Plasma concentrations of the vasoconstrictor peptide endothelin-1 are increased in patients with heart failure, and higher concentrations are associated with worse outcomes. Tezosentan is an ...intravenous short-acting endothelin receptor antagonist that has favorable hemodynamic actions in heart failure.
To determine if tezosentan improves outcomes in patients with acute heart failure.
The Value of Endothelin Receptor Inhibition With Tezosentan in Acute Heart Failure Studies, 2 independent, identical, and concurrent randomized, double-blind, placebo-controlled, parallel-group trials conducted from April 2003 through January 2005 at sites in Australia, Europe, Israel, and North America. Patients admitted within the previous 24 hours with persisting dyspnea and a respiratory rate of 24/min or greater were eligible provided they fulfilled 2 of 4 criteria: (1) elevated plasma concentrations of B-type or N-terminal pro-B-type natriuretic peptide, (2) clinical pulmonary edema, (3) radiologic pulmonary congestion or edema, or (4) left ventricular systolic dysfunction.
Infusion of tezosentan (5 mg/h for 30 minutes, followed by 1 mg/h for 24 to 72 hours n = 730) or placebo (n = 718).

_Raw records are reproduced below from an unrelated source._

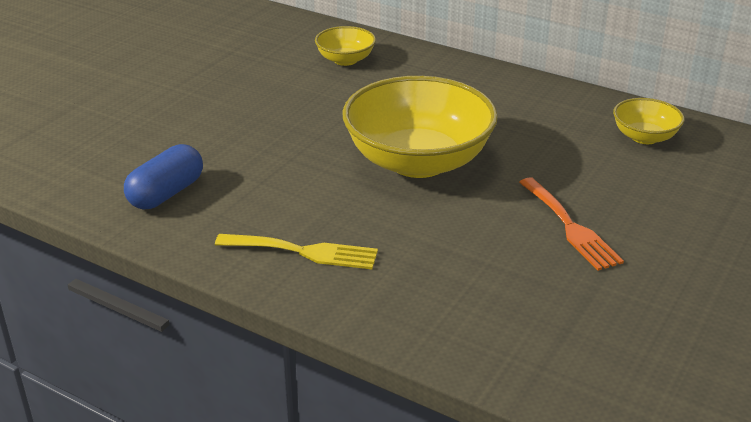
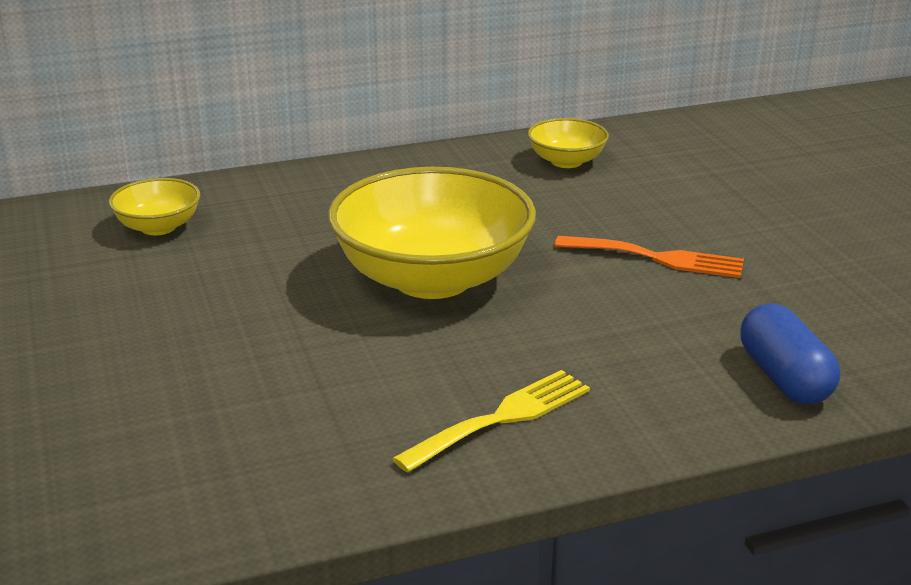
camera: 50 degrees left, 5 degrees down
(166, 193) = (237, 464): blue capsule -> blue capsule (784, 378)

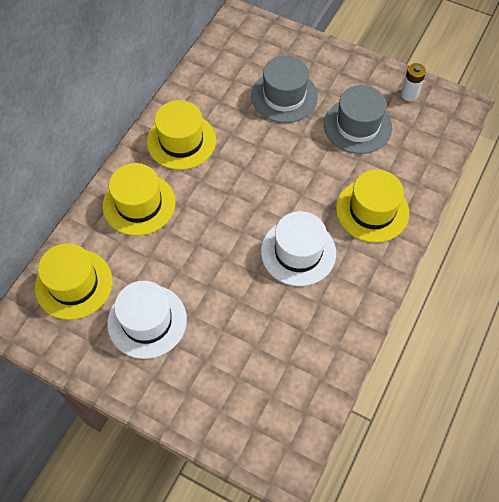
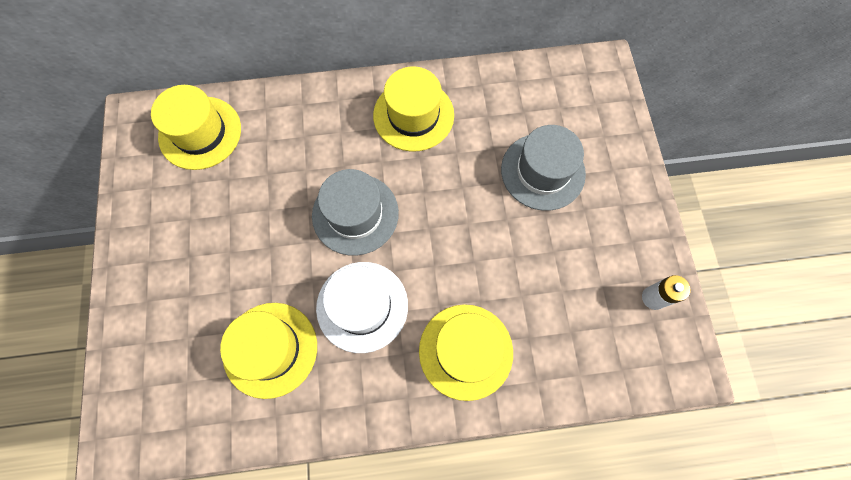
camera: 55 degrees right, 10 degrees up
(139, 204) = (317, 127): yellow hat -> yellow hat (270, 349)
(147, 321) = (199, 218): white hat -> none
(357, 126) = (564, 268): grey hat -> grey hat (355, 214)

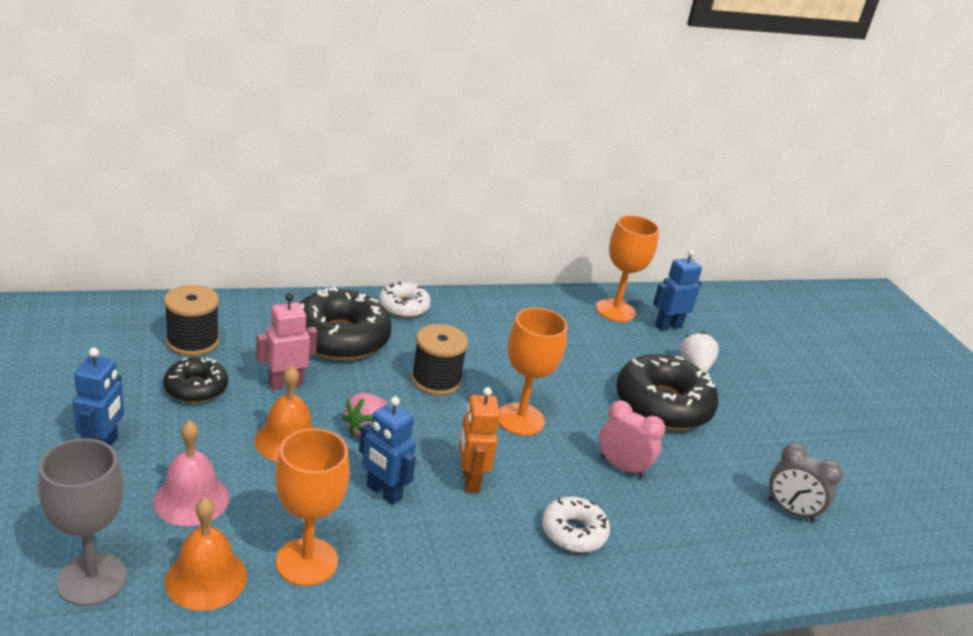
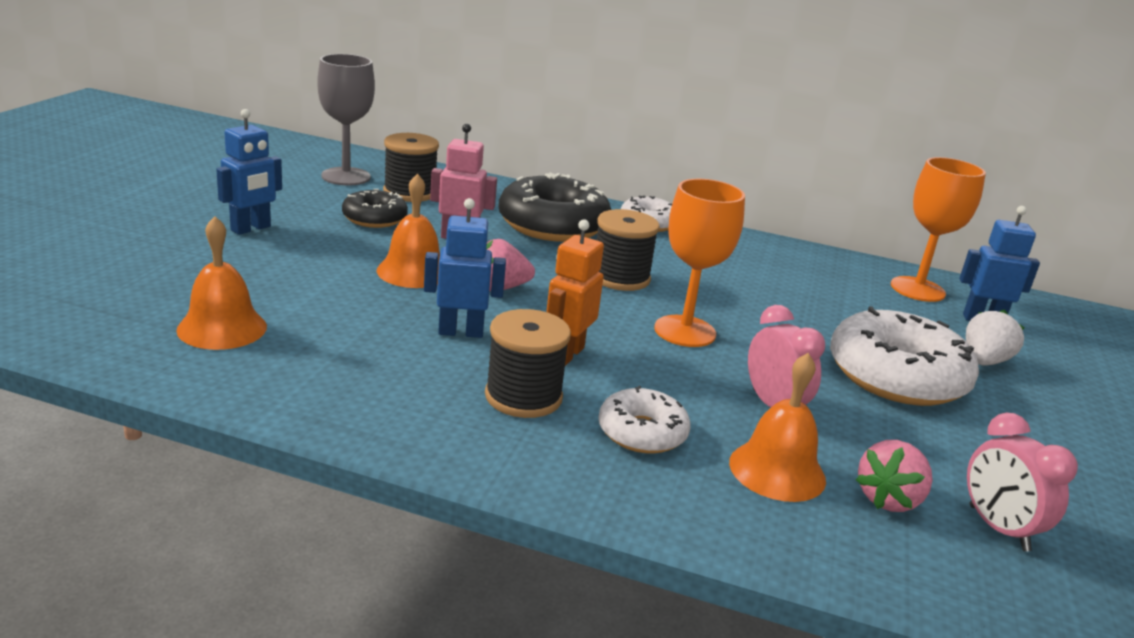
camera: 35 degrees right, 5 degrees down
(92, 579) = (134, 296): grey goblet -> grey goblet (346, 176)
(191, 499) = (278, 279): pink bell -> none
(307, 561) = (323, 350): orange goblet -> none
(383, 492) = (460, 332): blue robot -> blue robot turned 105 degrees clockwise
(480, 537) = (523, 397): none -> black spool
(662, 405) = (896, 376): black donut -> white donut
(665, 524) = (777, 470): none -> orange bell
(731, 517) = (888, 499): none -> pink strawberry
(791, 511) = (998, 528): grey clock -> pink clock

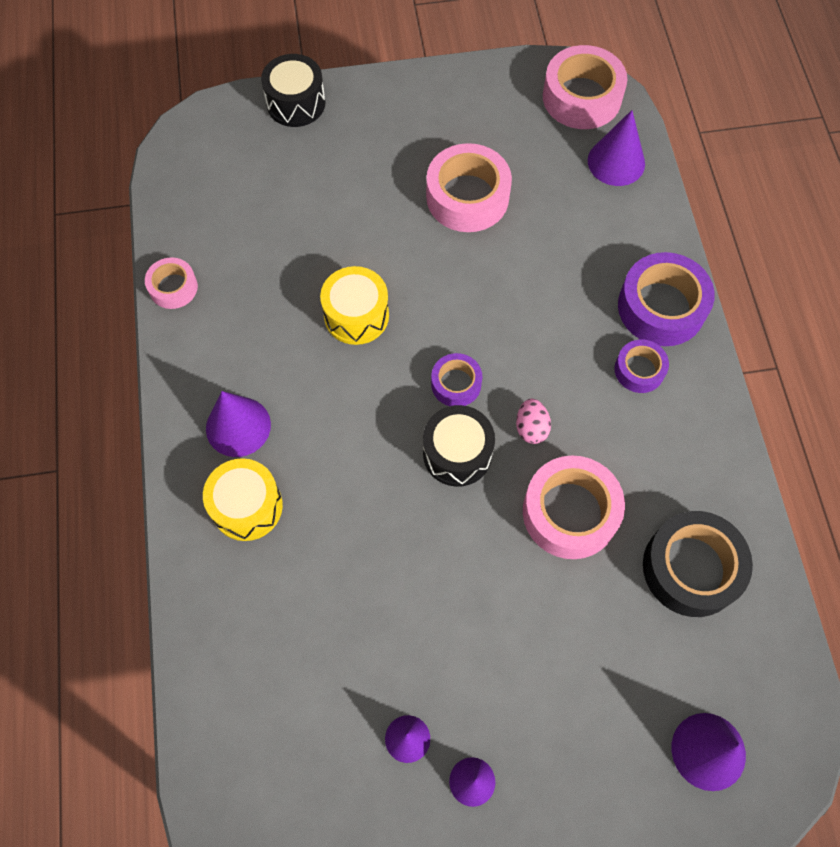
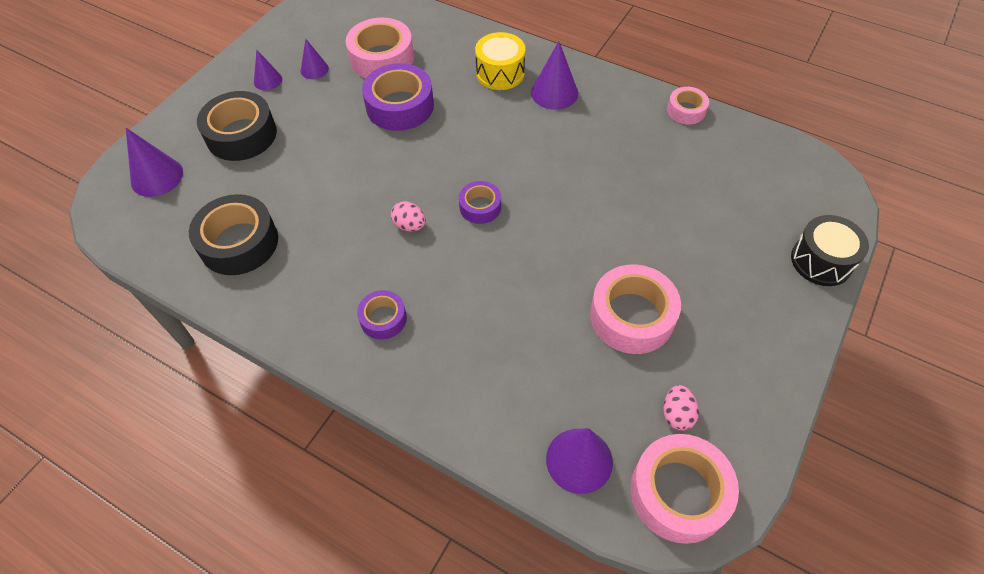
camera: 130 degrees right, 10 degrees down
(356, 315) = (582, 186): yellow drum -> none
(457, 453) = (433, 178): black drum -> none
(525, 126) = (677, 414): none -> pink egg
(570, 512) = (338, 207): pink tape -> pink tape (382, 58)
(575, 718) = (241, 135): none -> black tape
(661, 307) = (414, 376): purple tape -> purple tape (400, 106)

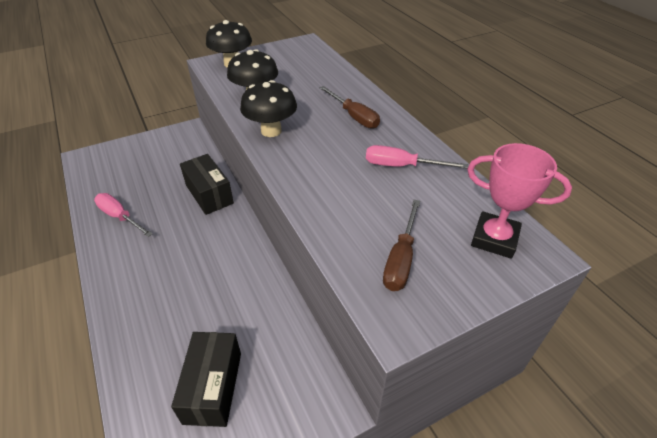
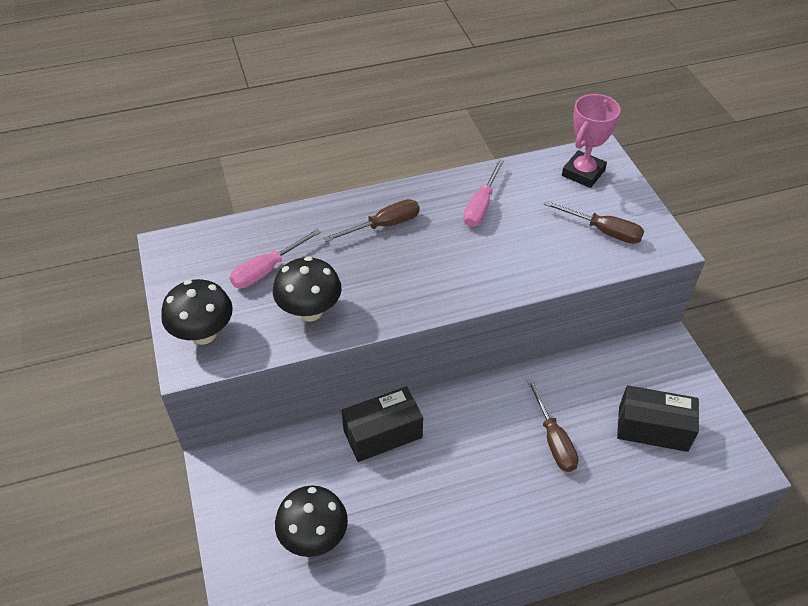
camera: 80 degrees left, 5 degrees up
(120, 217) = (407, 540): pink screwdriver -> pink screwdriver (267, 270)
(201, 299) = (553, 440): none -> brown screwdriver
(271, 131) = (395, 301): black mushroom -> black mushroom (314, 537)

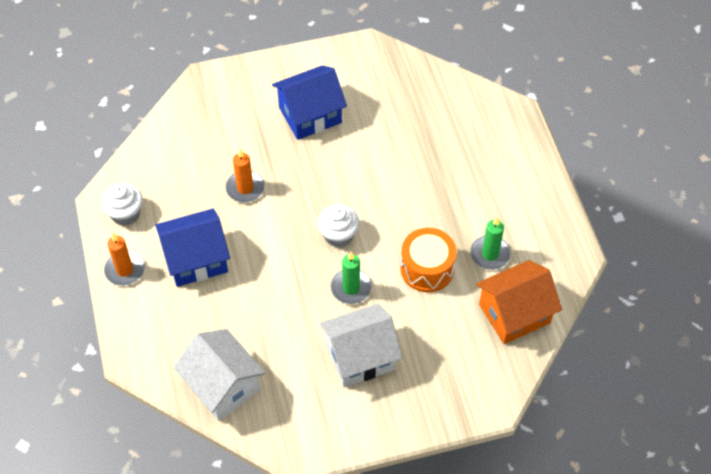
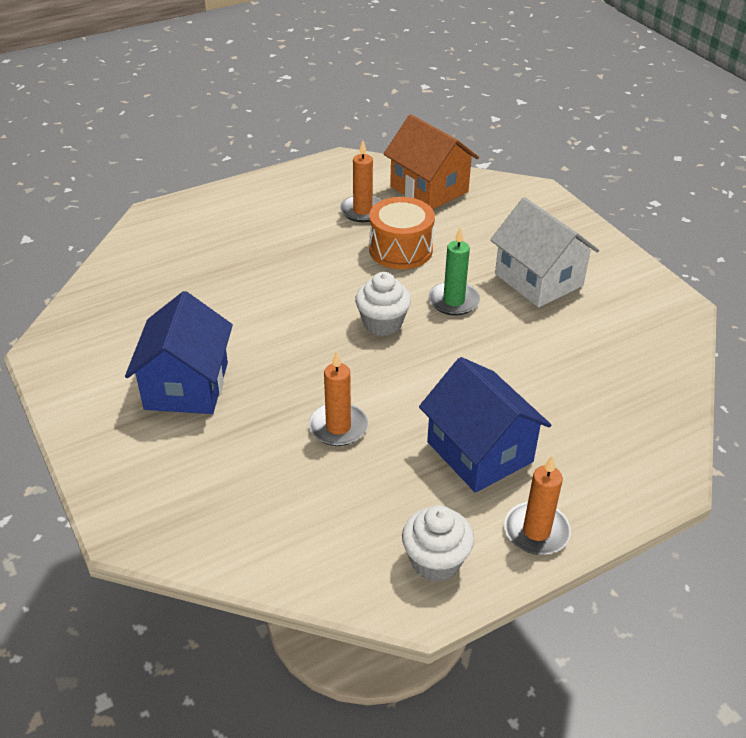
camera: 105 degrees left, 15 degrees down
(222, 385) = (645, 381): white house -> none
(310, 115) = (186, 385): blue house -> blue house turned 45 degrees clockwise
(490, 254) = (362, 211): green candle -> orange candle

The coprimary end points were change in dyspnea (measured at 3, 6, and 24 hours using a visual analog scale from 0-100) over 24 hours (as area under the curve) in the individual trials and incidence of death or worsening heart failure at 7 days in both trials combined.
Of the 1435 patients who received treatment as assigned, 855 (60%) were men; mean age was 70 years. Mean left ventricular ejection fraction (measured in 779 patients 54%) was 29% (SD, 11%). Baseline dyspnea scores were similar in the 2 treatment groups. Tezosentan did not improve dyspnea more than placebo in either trial, with a mean treatment difference of -12 (95% confidence interval CI, -105 to 81) mm . h (P = .80) in the first trial and -25 (95% CI, -119 to 69) mm x h (P = .60) in the second. The incidence of death or worsening heart failure at 7 days in the combined trials was 26% in each treatment group (odds ratio, 0.99; 95% confidence interval, 0.82-1.21; P = .95).
The endothelin receptor antagonist tezosentan did not improve symptoms or clinical outcomes in patients with acute heart failure.
clinicaltrials.gov Identifiers: NCT00525707 (VERITAS-1) and NCT00524433 (VERITAS-2).